──────── Records for this exercise

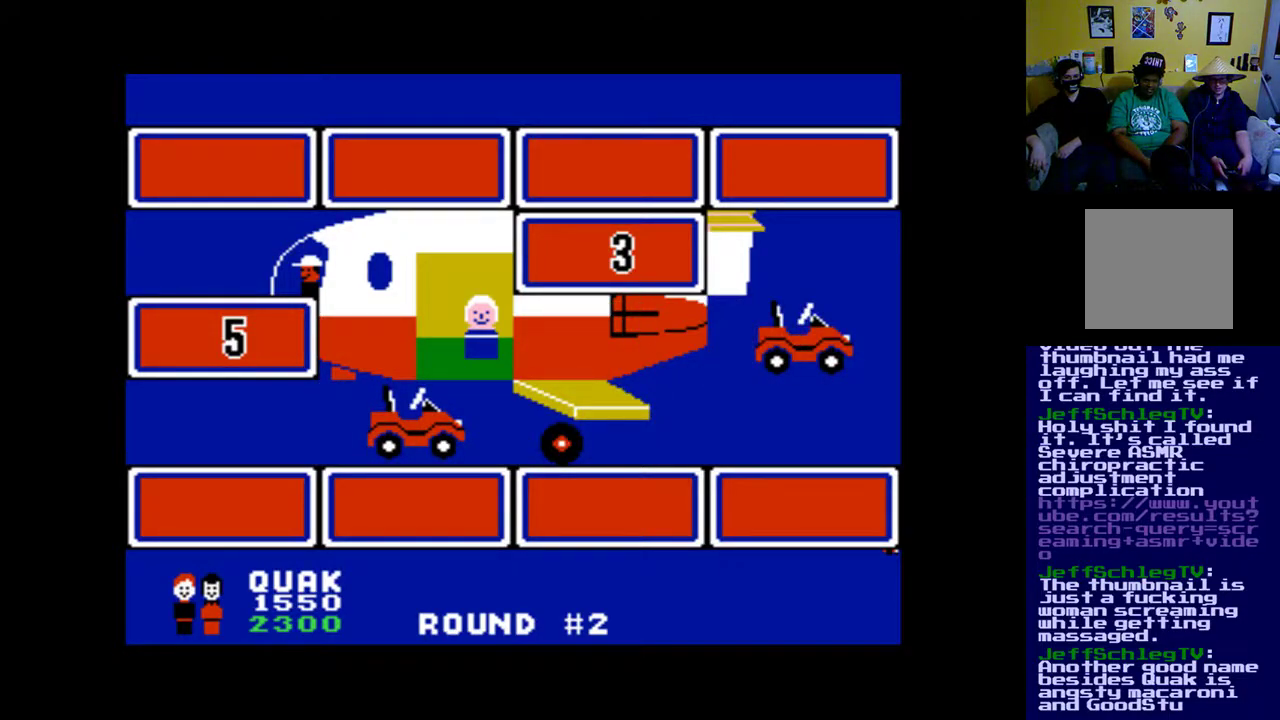
{"buttons": [], "events": []}
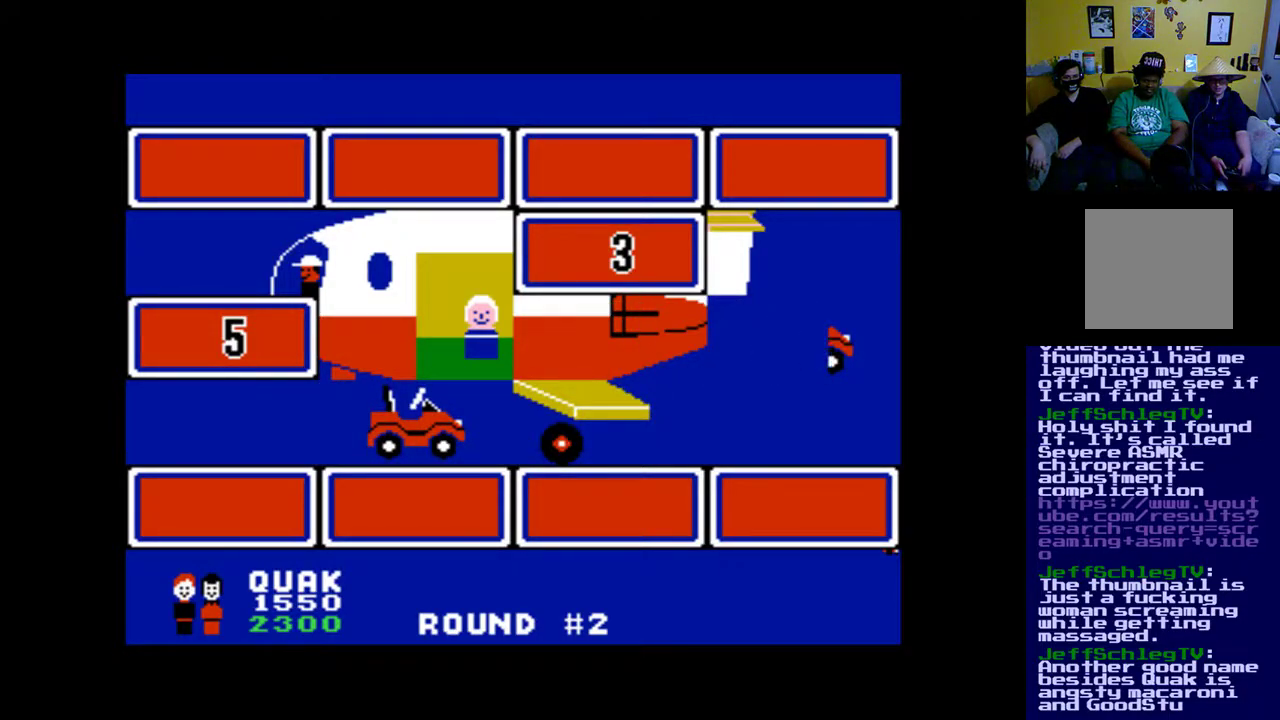
{"buttons": ["DPAD_LEFT"], "events": [[417, "DPAD_LEFT", "down"]]}
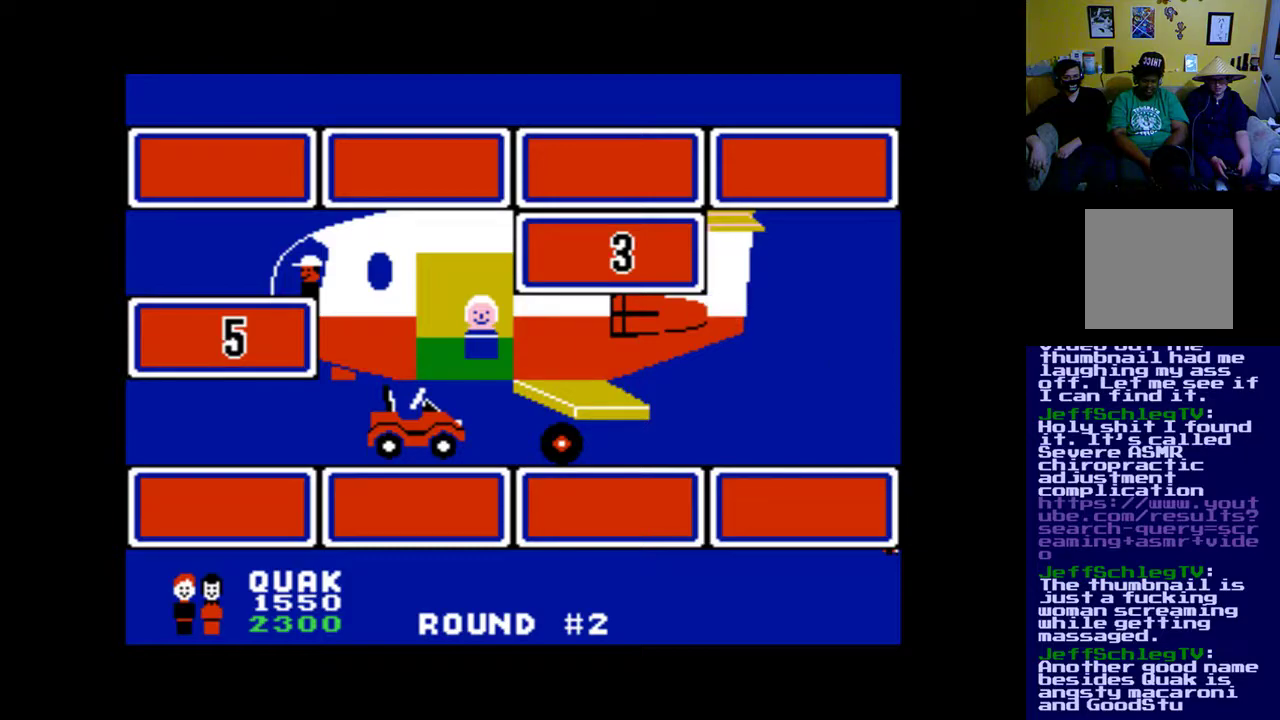
{"buttons": [], "events": [[83, "DPAD_LEFT", "up"], [350, "DPAD_LEFT", "down"], [450, "DPAD_LEFT", "up"]]}
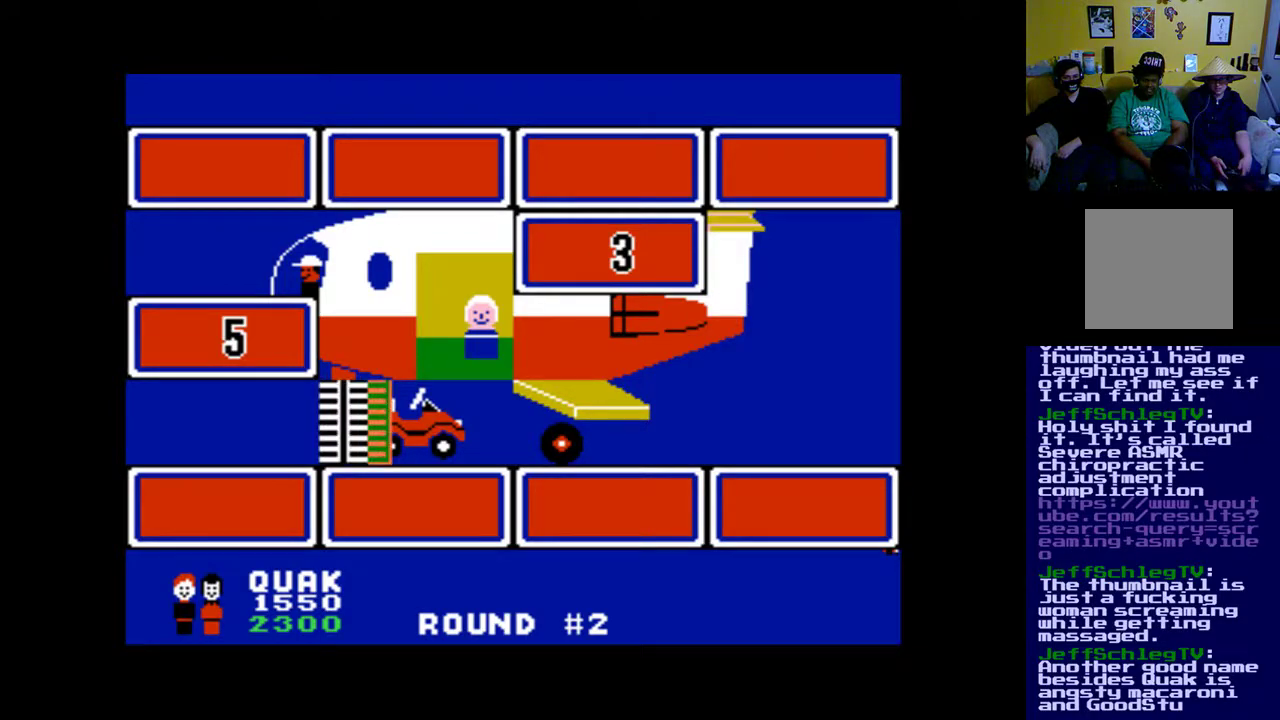
{"buttons": [], "events": []}
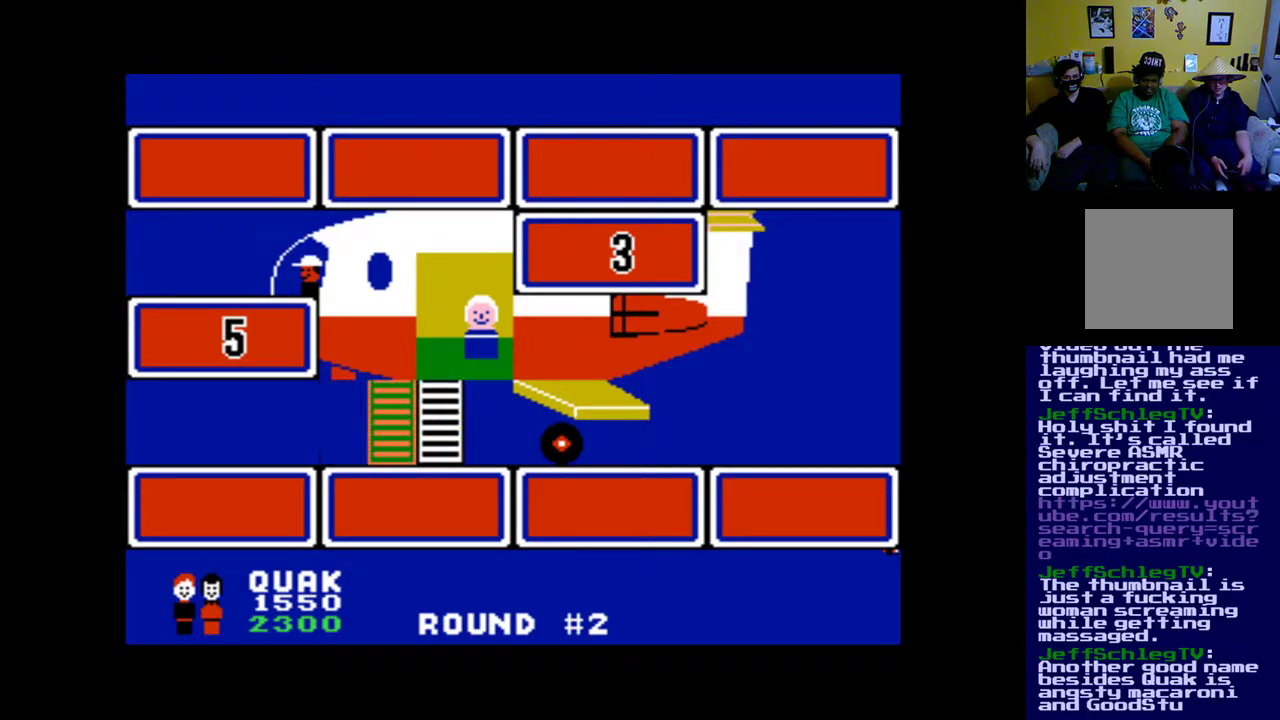
{"buttons": [], "events": []}
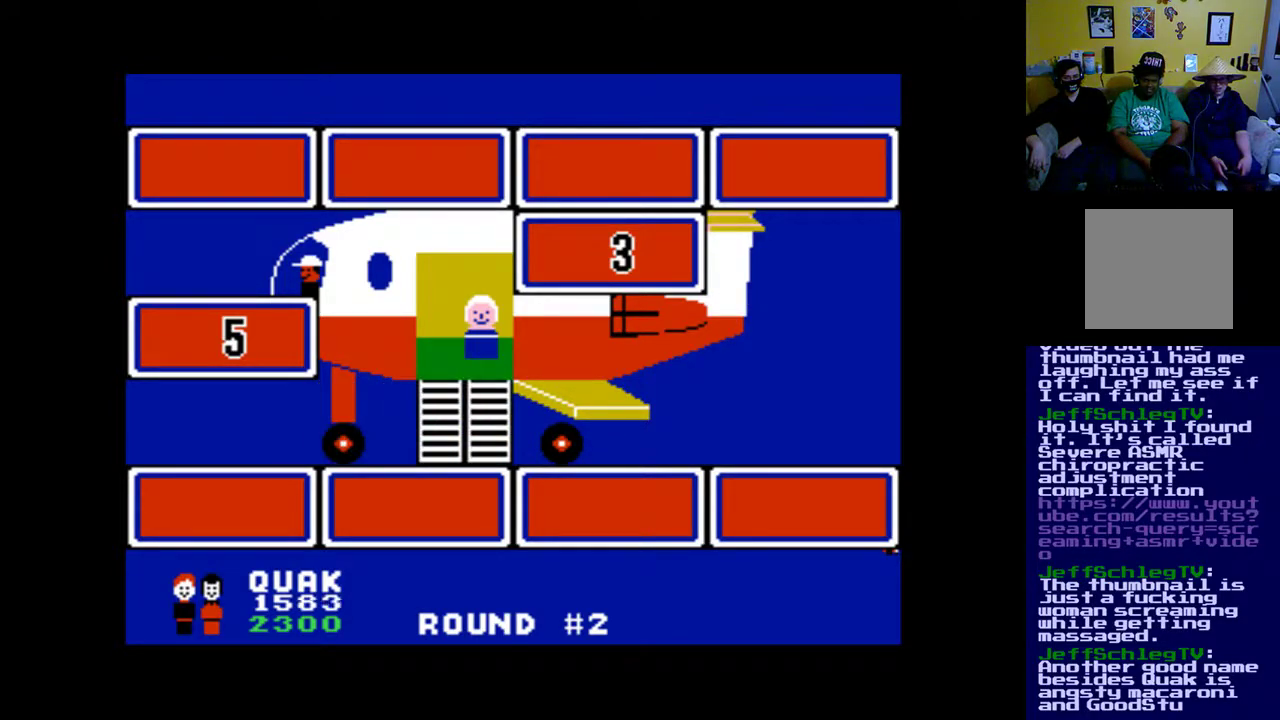
{"buttons": [], "events": []}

────────────────

→ **Task item**
With the pictures excluded, the records are to be reproduced exactly.

→ **Expected answer**
{"buttons": [], "events": []}
{"buttons": ["DPAD_LEFT"], "events": [[417, "DPAD_LEFT", "down"]]}
{"buttons": [], "events": [[83, "DPAD_LEFT", "up"], [350, "DPAD_LEFT", "down"], [450, "DPAD_LEFT", "up"]]}
{"buttons": [], "events": []}
{"buttons": [], "events": []}
{"buttons": [], "events": []}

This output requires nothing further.